Local youth pastor Eric Dill rushed to the boy's side to pray for him. Little did he know that small but powerful act would spark a legal showdown. 

The Freedom From Religion Foundation (FFRF) heard about the prayer and filed a complaint against the Hamilton County Department of Education, arguing it violated the injured player's constitutional rights. 

HCDE attorney D. Scott Bennett said the prayer had nothing to do with imposing a single religion, but had everything to do with compassion. 

"Rather than being an unconstitutional endorsement of religion," Bennett wrote in a letter to FFRF, "this was human compassion at its finest." The injured student has since made a full recovery.

Even more, when the injured player's teammates saw he was paralyzed, they asked Dill to pray for him. 

"If a student asks me, 'Eric pray for this,' especially in something like this, I'm going to pray," Dill told NBC affiliate WRCB-TV. "If I believe in a God who answers prayers, how bad do I have to hate the kid who's injured or the player who asked, or the players who are hurting not to pray?"

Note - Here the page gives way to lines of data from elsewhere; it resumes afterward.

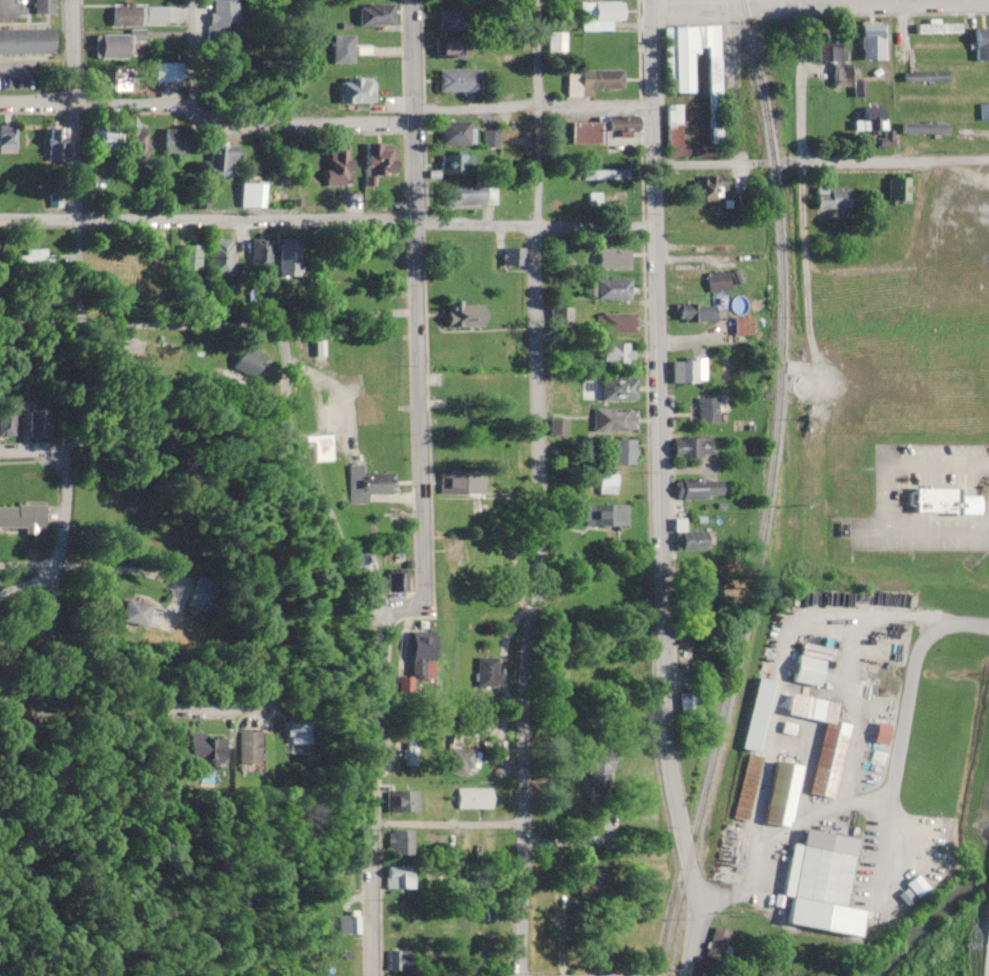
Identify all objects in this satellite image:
road: (805, 2)
road: (819, 4)
building: (43, 7)
building: (139, 14)
building: (376, 15)
building: (600, 15)
building: (452, 20)
building: (221, 22)
building: (937, 28)
building: (26, 42)
building: (555, 43)
building: (873, 43)
building: (981, 44)
building: (111, 46)
building: (449, 47)
building: (342, 50)
road: (412, 51)
building: (839, 63)
building: (167, 72)
building: (678, 72)
building: (925, 77)
building: (116, 79)
building: (459, 81)
building: (592, 82)
building: (356, 91)
road: (533, 103)
road: (414, 109)
road: (205, 110)
building: (983, 112)
building: (870, 122)
building: (673, 125)
building: (925, 129)
building: (598, 130)
building: (523, 132)
building: (455, 134)
building: (491, 139)
building: (7, 140)
building: (101, 140)
building: (53, 145)
building: (175, 145)
road: (67, 160)
building: (221, 160)
building: (380, 160)
road: (820, 160)
building: (461, 164)
building: (338, 168)
building: (603, 175)
building: (708, 190)
building: (896, 190)
building: (252, 196)
building: (465, 196)
building: (831, 203)
road: (803, 208)
road: (327, 222)
building: (260, 251)
building: (0, 254)
building: (158, 254)
building: (31, 257)
building: (190, 257)
building: (220, 257)
building: (509, 257)
building: (289, 258)
building: (612, 260)
road: (906, 261)
building: (719, 282)
building: (612, 290)
building: (697, 311)
building: (466, 314)
building: (617, 323)
building: (742, 325)
road: (285, 349)
building: (615, 355)
building: (688, 370)
building: (618, 389)
building: (461, 403)
building: (710, 410)
building: (354, 414)
building: (7, 419)
building: (615, 421)
building: (40, 422)
building: (693, 447)
building: (926, 448)
road: (29, 451)
building: (621, 452)
building: (370, 480)
building: (462, 482)
building: (607, 484)
road: (535, 488)
building: (700, 488)
road: (659, 489)
railway: (767, 492)
building: (948, 501)
road: (63, 509)
building: (605, 515)
building: (22, 516)
building: (690, 538)
road: (423, 556)
road: (28, 584)
building: (206, 593)
building: (138, 612)
building: (423, 656)
building: (809, 670)
road: (266, 683)
building: (688, 702)
road: (902, 726)
building: (303, 732)
building: (882, 733)
building: (822, 740)
building: (252, 748)
building: (411, 750)
building: (209, 751)
building: (461, 762)
building: (602, 774)
building: (746, 786)
building: (782, 794)
building: (475, 798)
building: (404, 801)
road: (446, 823)
building: (403, 842)
building: (399, 877)
building: (595, 883)
building: (823, 883)
river: (922, 916)
building: (347, 925)
building: (483, 942)
building: (717, 943)
building: (399, 960)

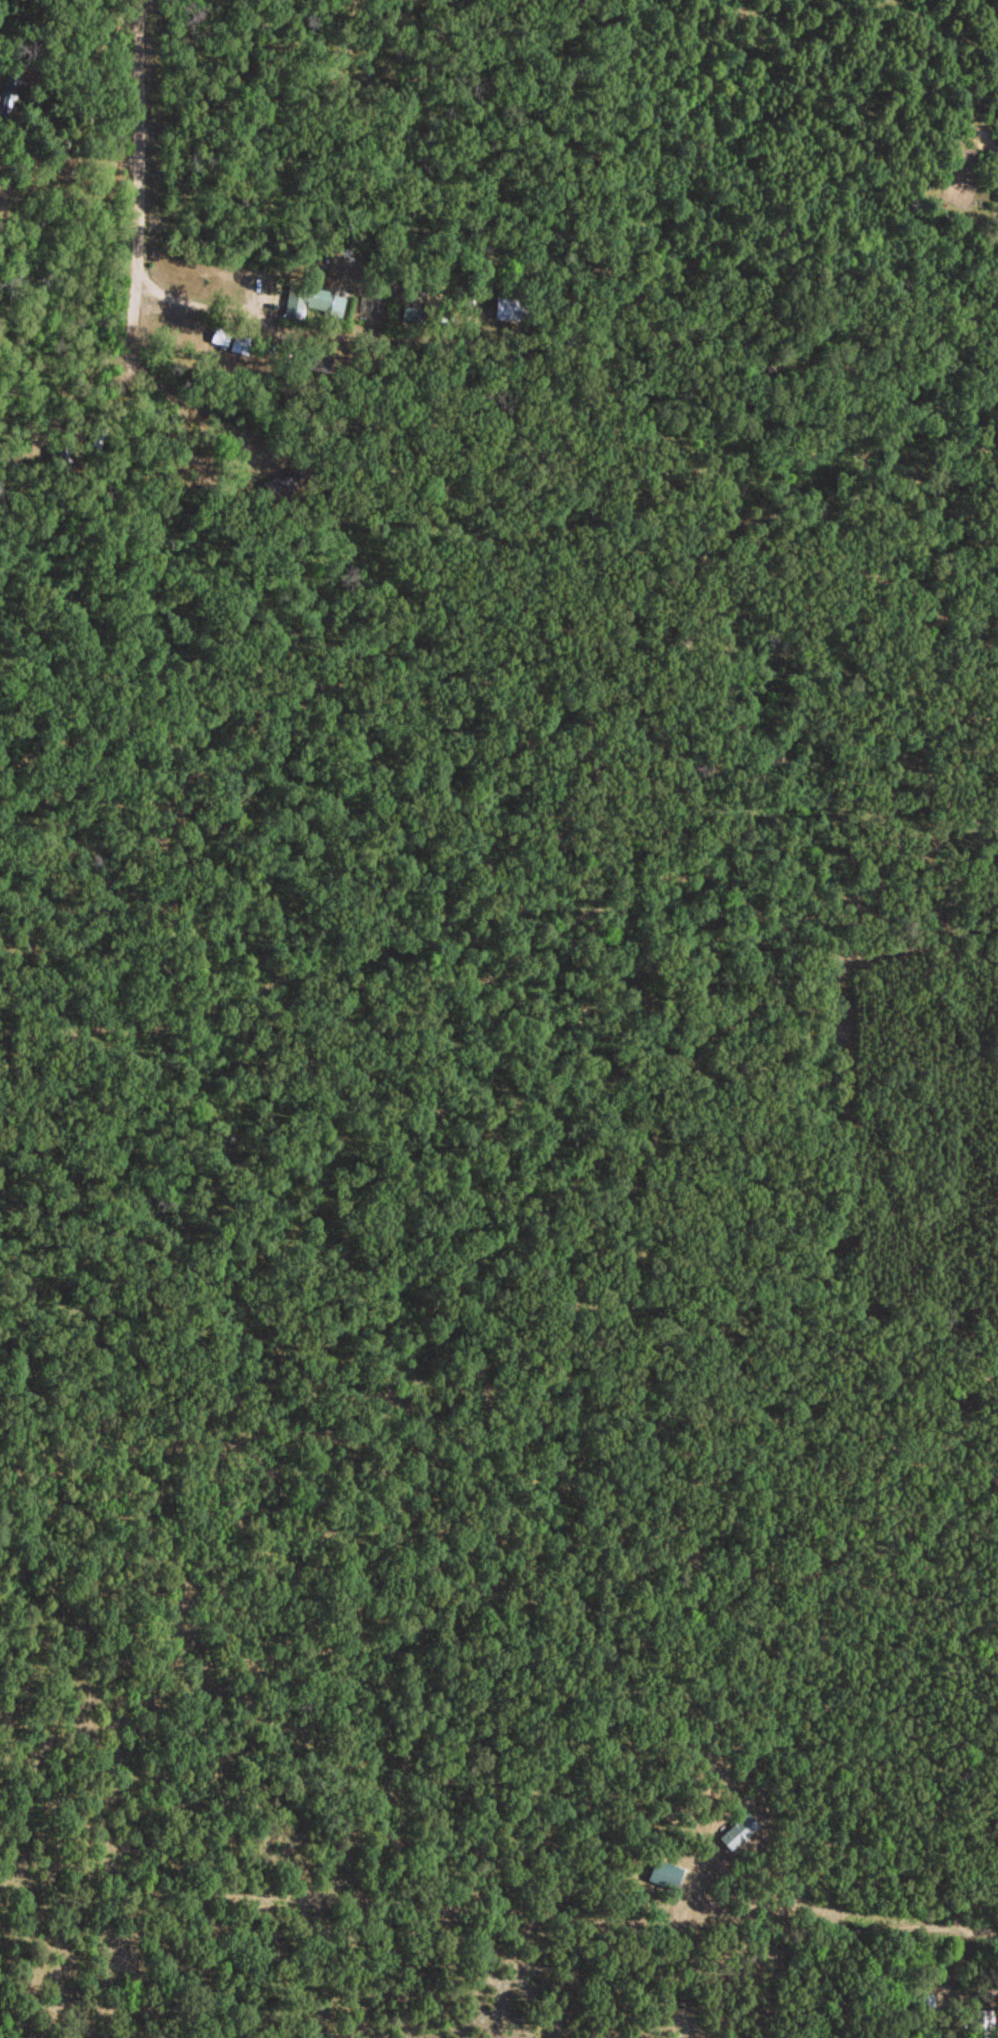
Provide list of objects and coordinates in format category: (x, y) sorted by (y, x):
road: (156, 46)
building: (312, 299)
building: (508, 305)
building: (220, 334)
building: (241, 342)
building: (280, 478)
building: (737, 1830)
building: (663, 1873)
road: (928, 1931)
building: (924, 2001)
building: (981, 2021)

While many applaud his prayer, the school system did not.

Now all public schools in the area will receive training on the legal place of religion in school. 

Despite the backlash, Dill does not resent the FFRF. Instead, he says this situation is another reason why Christians need to share the love of Christ. 

"What I believe is these people need Christ, and we as believers have a responsibility to show them Christ," Dill told Baptist Press. "No one who has ever received Christ's love deserved it; not one person, ever. And I think we as Christians ...  forget that."